Every record that follows should be written out word for word; the pictures stay out.

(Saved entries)
Start of Block

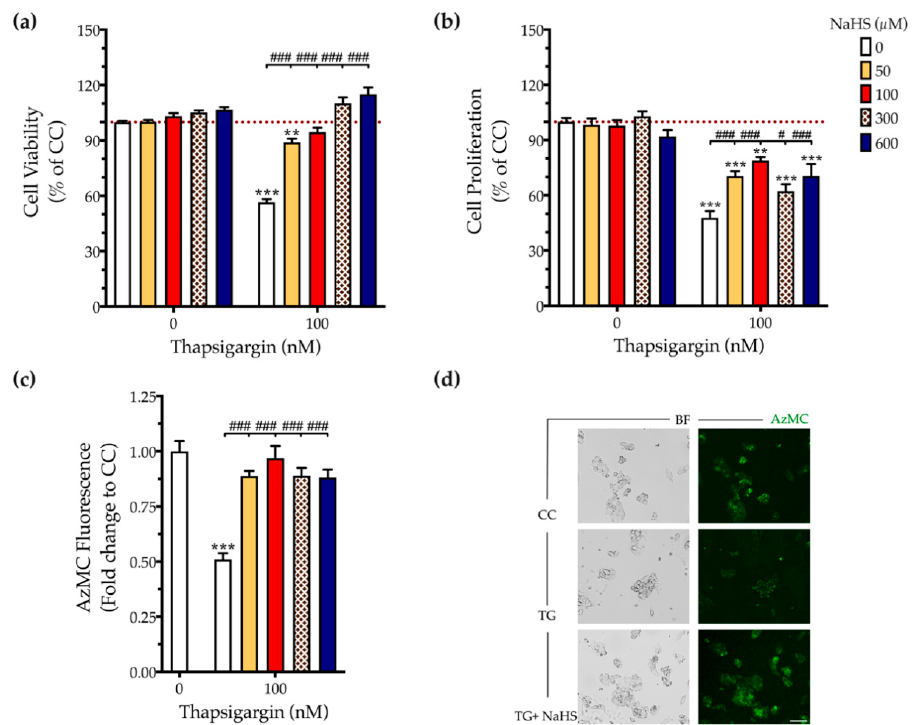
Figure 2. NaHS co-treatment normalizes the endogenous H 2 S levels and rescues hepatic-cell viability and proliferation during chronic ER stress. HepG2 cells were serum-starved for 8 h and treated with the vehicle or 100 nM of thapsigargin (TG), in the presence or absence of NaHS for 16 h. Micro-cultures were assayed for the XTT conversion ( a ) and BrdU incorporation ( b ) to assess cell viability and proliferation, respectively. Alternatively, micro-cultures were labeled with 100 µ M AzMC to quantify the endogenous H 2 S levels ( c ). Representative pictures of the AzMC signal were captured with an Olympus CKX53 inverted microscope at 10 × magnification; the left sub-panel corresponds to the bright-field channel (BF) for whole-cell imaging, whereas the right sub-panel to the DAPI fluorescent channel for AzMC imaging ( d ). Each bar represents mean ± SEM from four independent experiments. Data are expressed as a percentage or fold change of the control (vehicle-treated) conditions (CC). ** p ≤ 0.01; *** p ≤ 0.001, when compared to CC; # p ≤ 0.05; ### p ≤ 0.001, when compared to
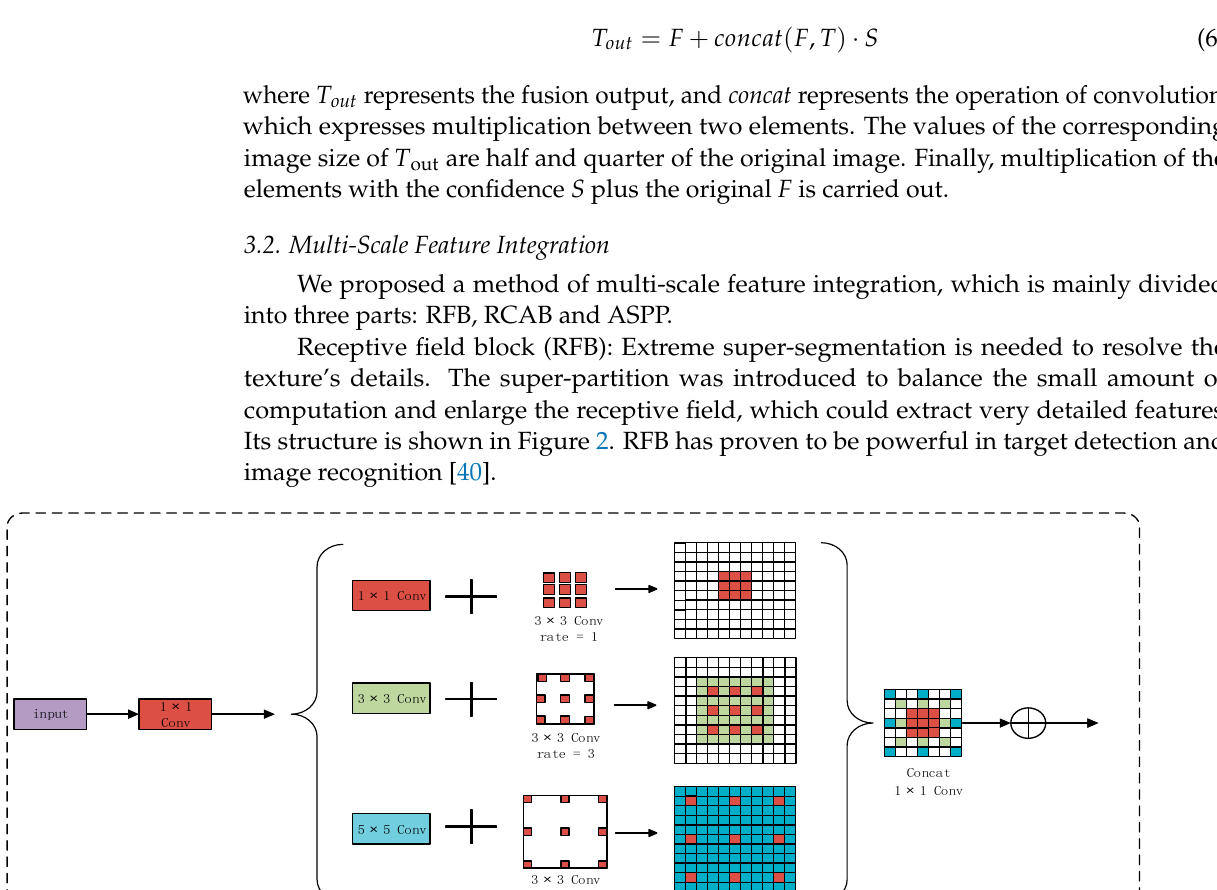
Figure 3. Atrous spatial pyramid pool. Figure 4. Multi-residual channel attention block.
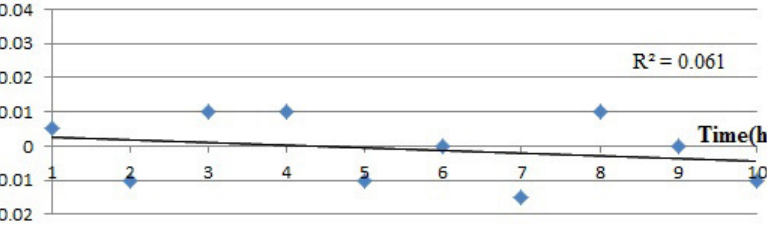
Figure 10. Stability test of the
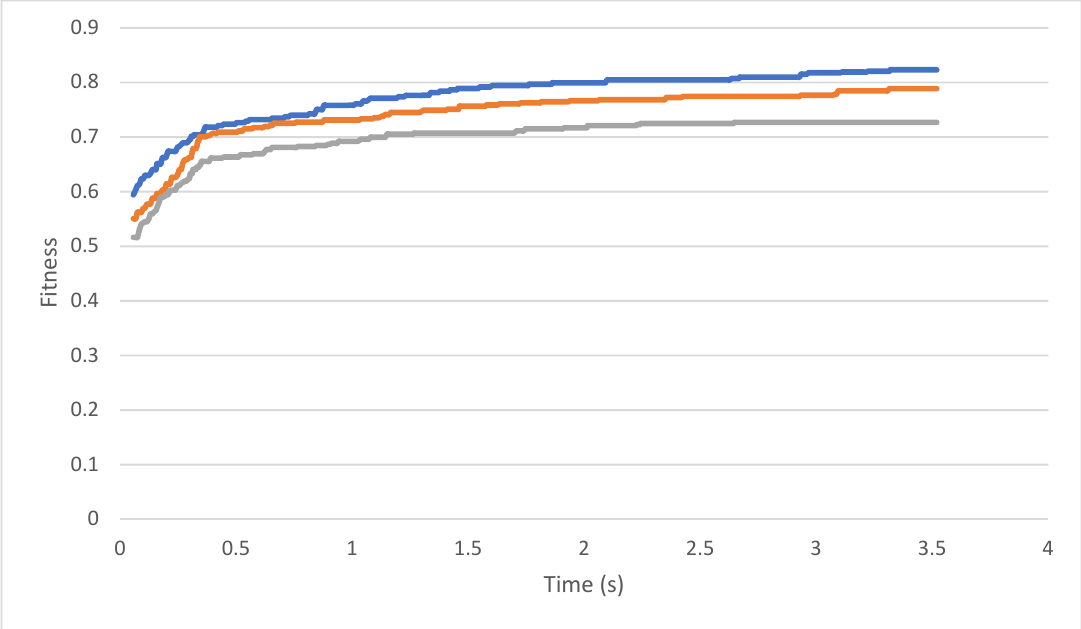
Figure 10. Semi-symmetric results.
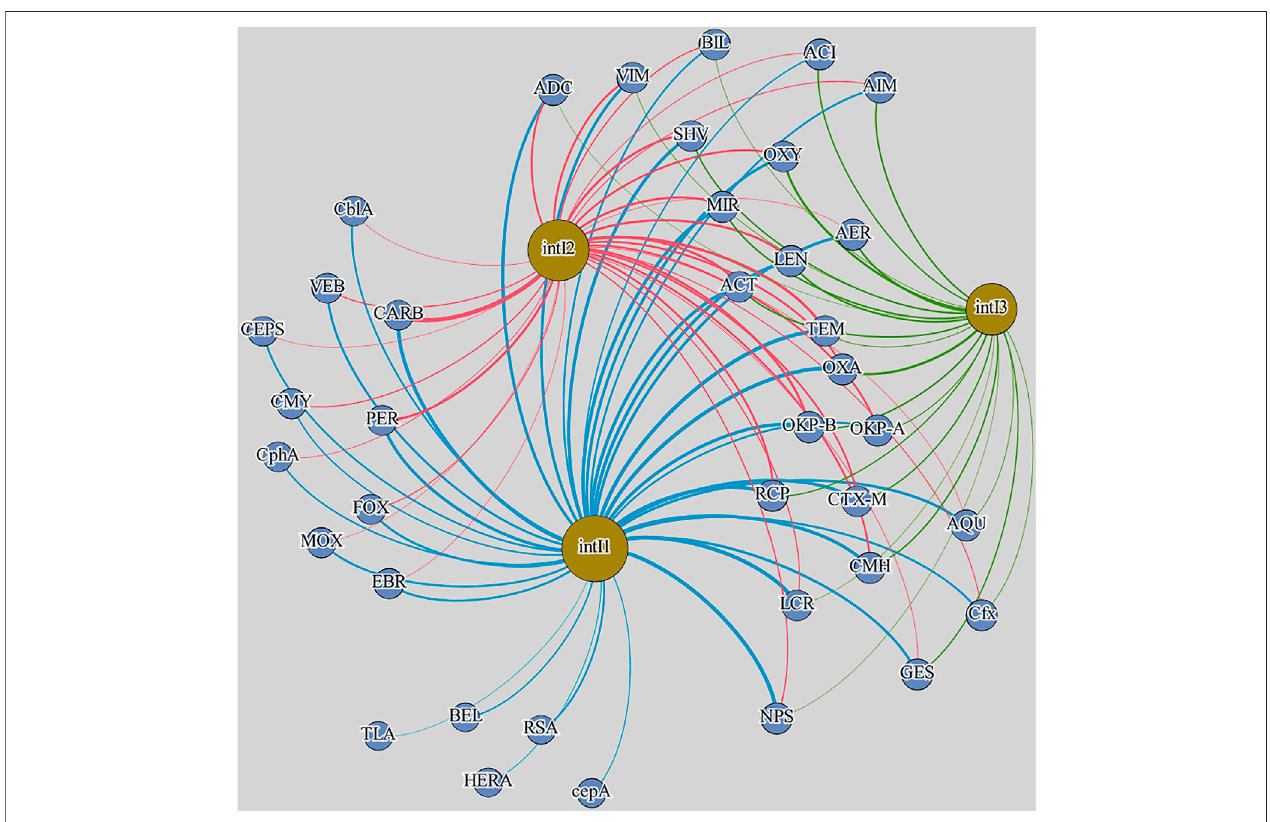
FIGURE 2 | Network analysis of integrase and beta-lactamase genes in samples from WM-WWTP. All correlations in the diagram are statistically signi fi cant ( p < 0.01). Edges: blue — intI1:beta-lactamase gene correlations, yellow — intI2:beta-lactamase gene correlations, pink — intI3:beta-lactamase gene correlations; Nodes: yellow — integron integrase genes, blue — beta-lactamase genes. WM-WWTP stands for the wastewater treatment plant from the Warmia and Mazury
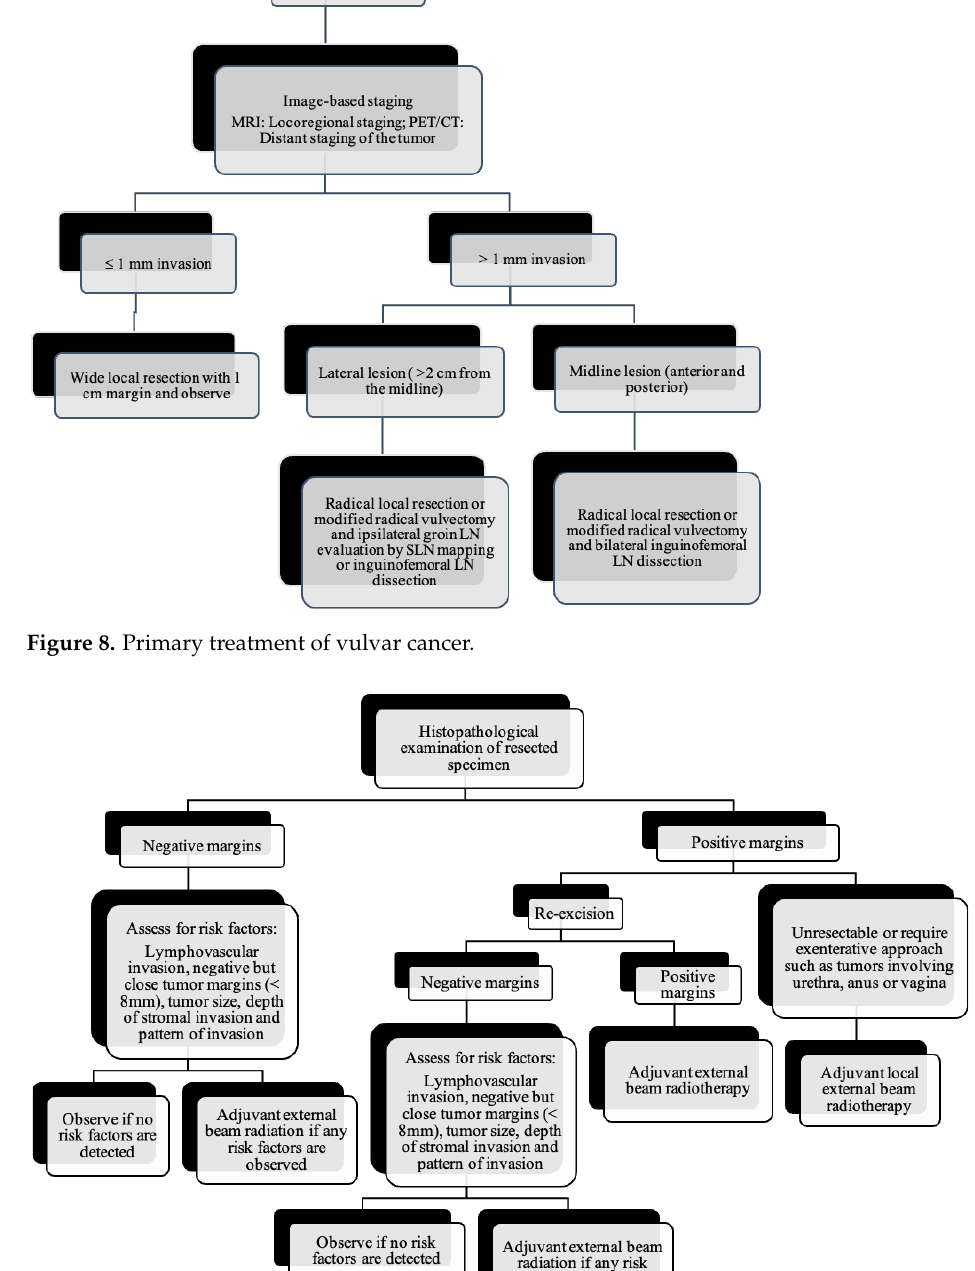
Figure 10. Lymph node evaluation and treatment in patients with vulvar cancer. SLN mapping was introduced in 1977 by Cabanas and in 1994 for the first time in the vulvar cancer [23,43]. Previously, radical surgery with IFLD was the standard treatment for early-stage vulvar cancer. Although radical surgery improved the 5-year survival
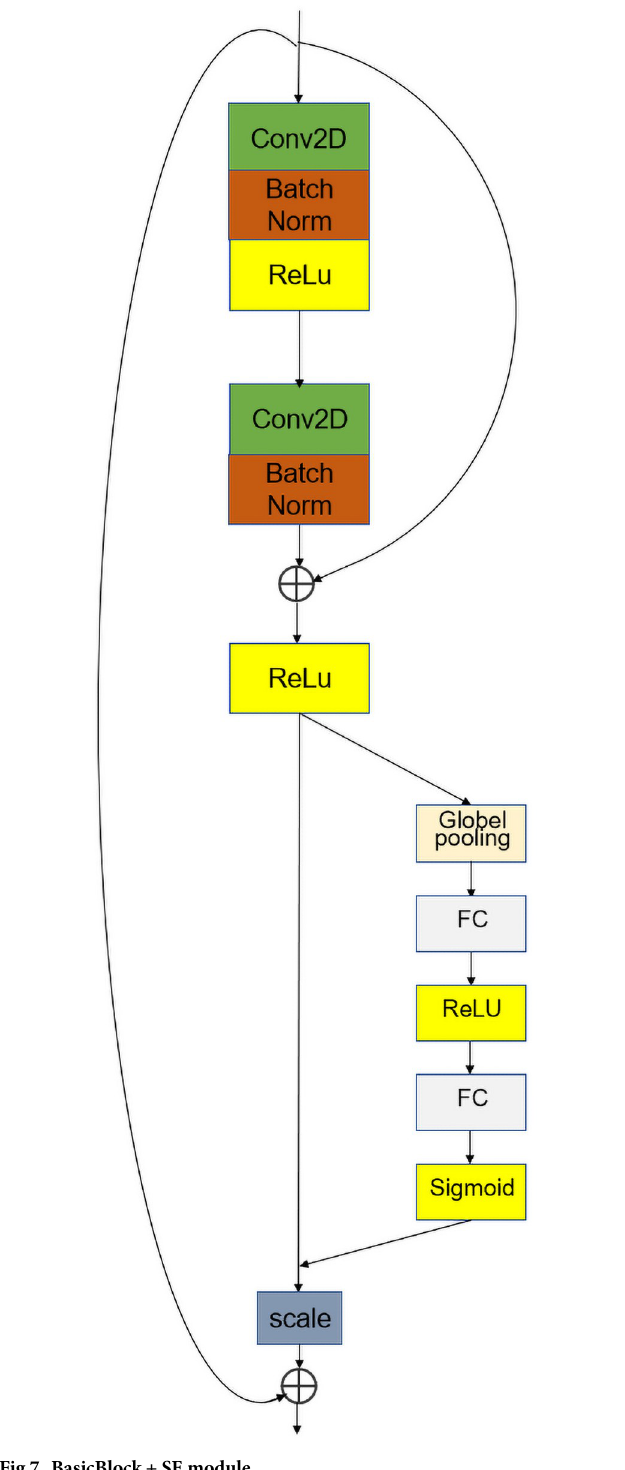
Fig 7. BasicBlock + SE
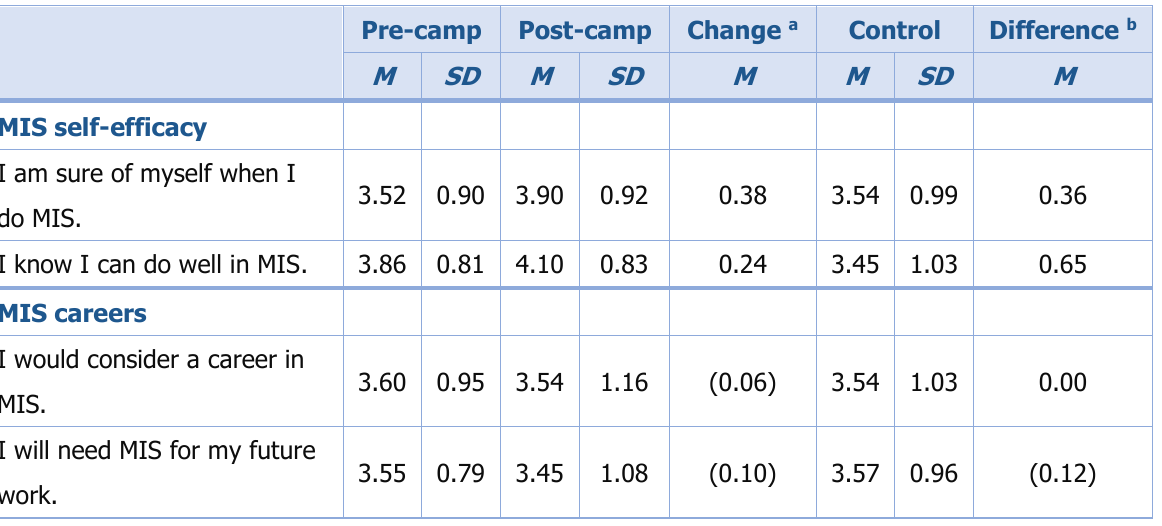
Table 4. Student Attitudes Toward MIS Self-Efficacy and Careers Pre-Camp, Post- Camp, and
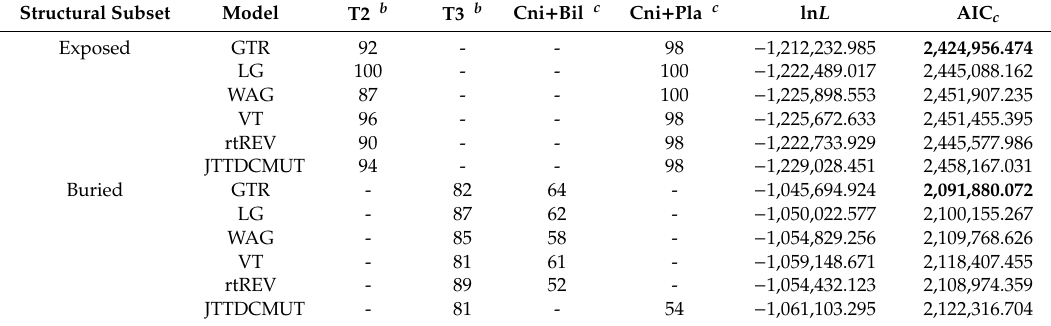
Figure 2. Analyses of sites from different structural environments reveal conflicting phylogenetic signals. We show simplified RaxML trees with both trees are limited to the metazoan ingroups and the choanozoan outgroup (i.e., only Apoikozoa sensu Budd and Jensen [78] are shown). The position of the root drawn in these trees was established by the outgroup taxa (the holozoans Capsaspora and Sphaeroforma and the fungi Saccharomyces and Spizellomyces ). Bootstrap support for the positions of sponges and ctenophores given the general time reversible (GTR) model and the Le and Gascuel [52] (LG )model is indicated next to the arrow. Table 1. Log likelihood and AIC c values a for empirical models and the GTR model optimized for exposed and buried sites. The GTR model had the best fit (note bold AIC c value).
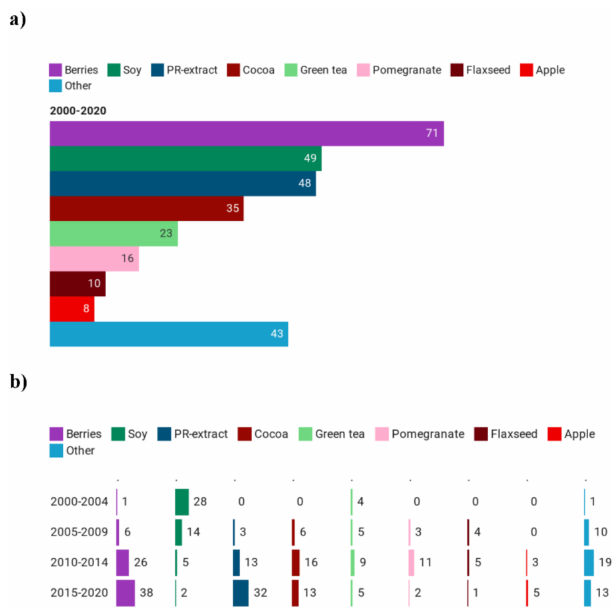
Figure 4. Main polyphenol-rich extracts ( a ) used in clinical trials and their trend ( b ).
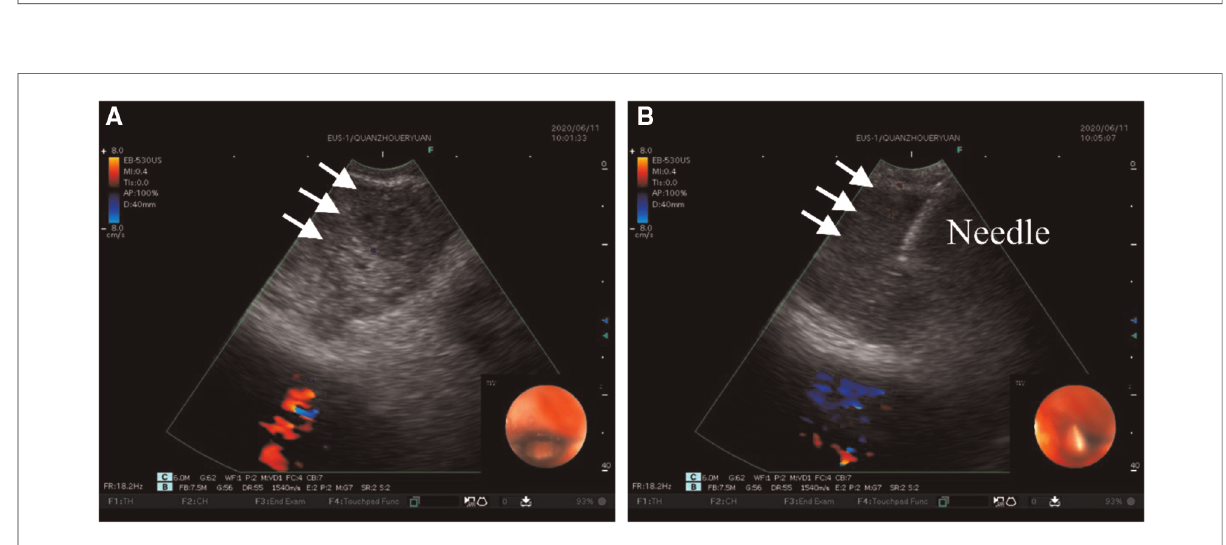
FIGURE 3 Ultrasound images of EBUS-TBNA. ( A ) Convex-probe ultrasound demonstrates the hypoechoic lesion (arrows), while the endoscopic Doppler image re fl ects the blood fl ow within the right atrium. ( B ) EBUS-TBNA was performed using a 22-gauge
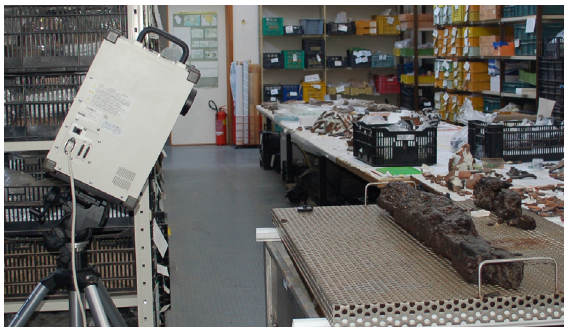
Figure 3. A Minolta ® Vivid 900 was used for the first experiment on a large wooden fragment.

End of Block

→ **Response**:
Figure 2. NaHS co-treatment normalizes the endogenous H 2 S levels and rescues hepatic-cell viability and proliferation during chronic ER stress. HepG2 cells were serum-starved for 8 h and treated with the vehicle or 100 nM of thapsigargin (TG), in the presence or absence of NaHS for 16 h. Micro-cultures were assayed for the XTT conversion ( a ) and BrdU incorporation ( b ) to assess cell viability and proliferation, respectively. Alternatively, micro-cultures were labeled with 100 µ M AzMC to quantify the endogenous H 2 S levels ( c ). Representative pictures of the AzMC signal were captured with an Olympus CKX53 inverted microscope at 10 × magnification; the left sub-panel corresponds to the bright-field channel (BF) for whole-cell imaging, whereas the right sub-panel to the DAPI fluorescent channel for AzMC imaging ( d ). Each bar represents mean ± SEM from four independent experiments. Data are expressed as a percentage or fold change of the control (vehicle-treated) conditions (CC). ** p ≤ 0.01; *** p ≤ 0.001, when compared to CC; # p ≤ 0.05; ### p ≤ 0.001, when compared to
Figure 3. Atrous spatial pyramid pool. Figure 4. Multi-residual channel attention block.
Figure 10. Stability test of the
Figure 10. Semi-symmetric results.
FIGURE 2 | Network analysis of integrase and beta-lactamase genes in samples from WM-WWTP. All correlations in the diagram are statistically signi fi cant ( p < 0.01). Edges: blue — intI1:beta-lactamase gene correlations, yellow — intI2:beta-lactamase gene correlations, pink — intI3:beta-lactamase gene correlations; Nodes: yellow — integron integrase genes, blue — beta-lactamase genes. WM-WWTP stands for the wastewater treatment plant from the Warmia and Mazury
Figure 10. Lymph node evaluation and treatment in patients with vulvar cancer. SLN mapping was introduced in 1977 by Cabanas and in 1994 for the first time in the vulvar cancer [23,43]. Previously, radical surgery with IFLD was the standard treatment for early-stage vulvar cancer. Although radical surgery improved the 5-year survival
Fig 7. BasicBlock + SE
Table 4. Student Attitudes Toward MIS Self-Efficacy and Careers Pre-Camp, Post- Camp, and
Figure 2. Analyses of sites from different structural environments reveal conflicting phylogenetic signals. We show simplified RaxML trees with both trees are limited to the metazoan ingroups and the choanozoan outgroup (i.e., only Apoikozoa sensu Budd and Jensen [78] are shown). The position of the root drawn in these trees was established by the outgroup taxa (the holozoans Capsaspora and Sphaeroforma and the fungi Saccharomyces and Spizellomyces ). Bootstrap support for the positions of sponges and ctenophores given the general time reversible (GTR) model and the Le and Gascuel [52] (LG )model is indicated next to the arrow. Table 1. Log likelihood and AIC c values a for empirical models and the GTR model optimized for exposed and buried sites. The GTR model had the best fit (note bold AIC c value).
Figure 4. Main polyphenol-rich extracts ( a ) used in clinical trials and their trend ( b ).
FIGURE 3 Ultrasound images of EBUS-TBNA. ( A ) Convex-probe ultrasound demonstrates the hypoechoic lesion (arrows), while the endoscopic Doppler image re fl ects the blood fl ow within the right atrium. ( B ) EBUS-TBNA was performed using a 22-gauge
Figure 3. A Minolta ® Vivid 900 was used for the first experiment on a large wooden fragment.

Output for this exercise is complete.